[Document images with source code]
+++

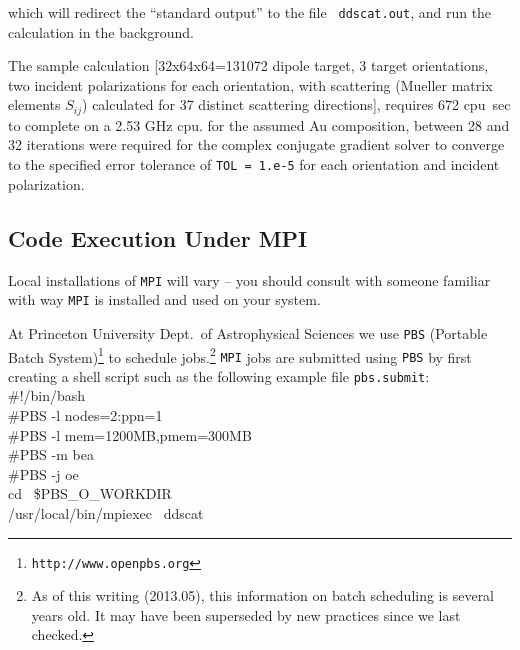 \noindent which will redirect the ``standard output'' to the file {\tt
ddscat.out}, and run the calculation in the background.  

The sample calculation 
[32x64x64=131072 dipole target, 
3 target orientations, 
two incident polarizations for each orientation, 
with scattering (Mueller matrix elements $S_{ij}$)
calculated for 37 distinct scattering directions], 
requires 672 cpu~sec to complete on a 2.53 GHz cpu.
for the assumed Au composition, between 28 and 32
iterations were required for the complex conjugate
gradient solver to converge to the specified error 
tolerance of {\tt TOL = 1.e-5} for each orientation and incident polarization.

\subsection{ Code Execution Under MPI}

Local installations of {\tt MPI} will vary -- you should consult with
someone familiar with way {\tt MPI} is installed and used on your system.

At Princeton University Dept.\ of Astrophysical Sciences we use {\tt PBS}
(Portable Batch System)\footnote{\tt http://www.openpbs.org}
to schedule jobs.\footnote{%
   As of this writing (2013.05), 
   this information on batch scheduling is several years old.
   It may have been superseded by new practices since we last checked.}
{\tt MPI} jobs are submitted using {\tt PBS} by first creating a 
shell script such as the following example file {\tt pbs.submit}:\\

\noindent
\#!/bin/bash\\
\#PBS -l nodes=2:ppn=1\\
\#PBS -l mem=1200MB,pmem=300MB\\
\#PBS -m bea\\
\#PBS -j oe\\
cd ~\$PBS\_O\_WORKDIR\\
/usr/local/bin/mpiexec ~ddscat\\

+++

* Your instructions
Look through the lines above and collect those with the word "jobs".

* Your response
to schedule jobs.\footnote{%
{\tt MPI} jobs are submitted using {\tt PBS} by first creating a 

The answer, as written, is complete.